- [Do this] Tally the lines in the items below that contain the word "appear". Reply with the number alone.

- [Given records]
▽

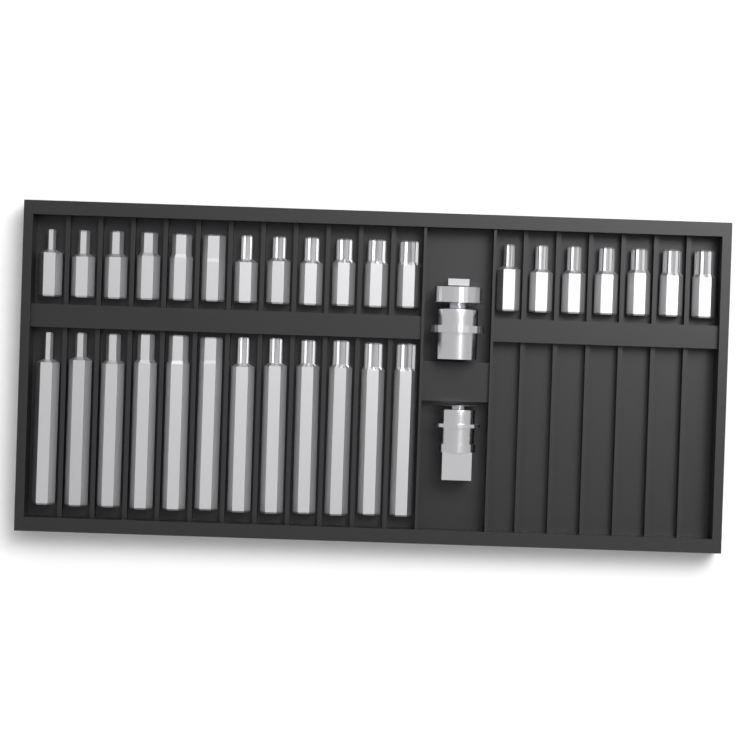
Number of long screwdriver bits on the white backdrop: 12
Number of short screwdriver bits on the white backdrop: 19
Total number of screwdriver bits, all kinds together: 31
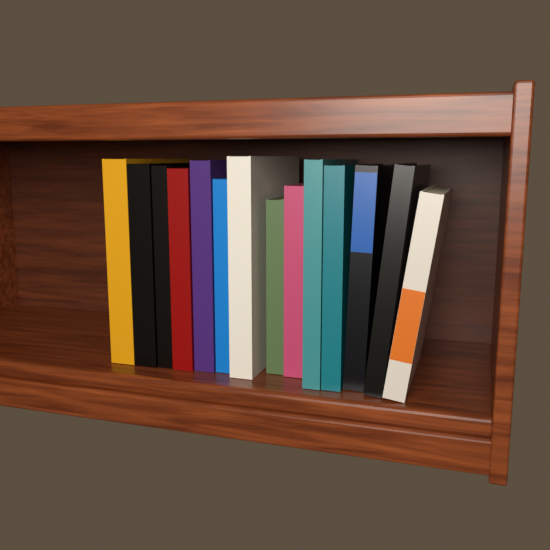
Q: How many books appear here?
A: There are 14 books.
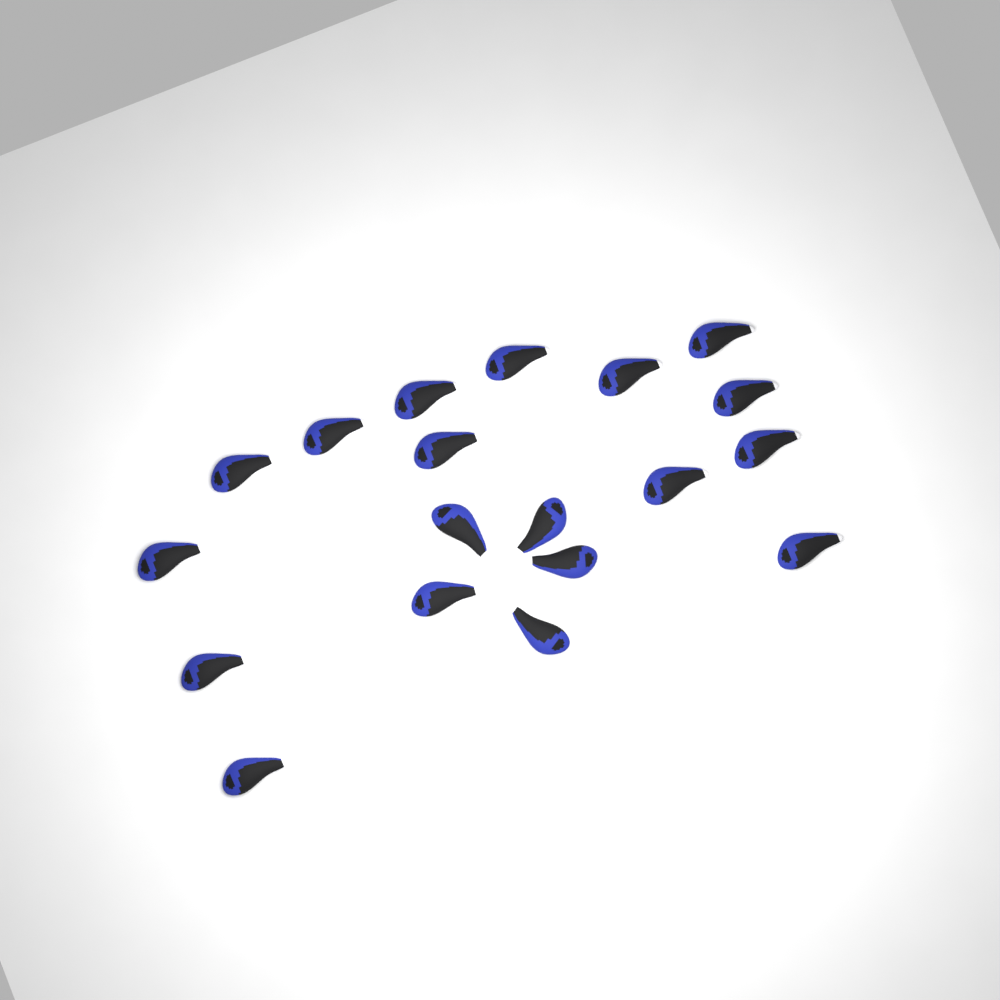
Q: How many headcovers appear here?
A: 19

△
▽

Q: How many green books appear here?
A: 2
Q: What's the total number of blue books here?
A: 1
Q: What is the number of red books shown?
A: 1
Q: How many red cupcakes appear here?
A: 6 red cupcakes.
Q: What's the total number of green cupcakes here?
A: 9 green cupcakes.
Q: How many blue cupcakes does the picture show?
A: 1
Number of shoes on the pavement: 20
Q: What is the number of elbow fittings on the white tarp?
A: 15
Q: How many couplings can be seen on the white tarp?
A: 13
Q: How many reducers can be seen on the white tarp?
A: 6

△

- [Written solution] 4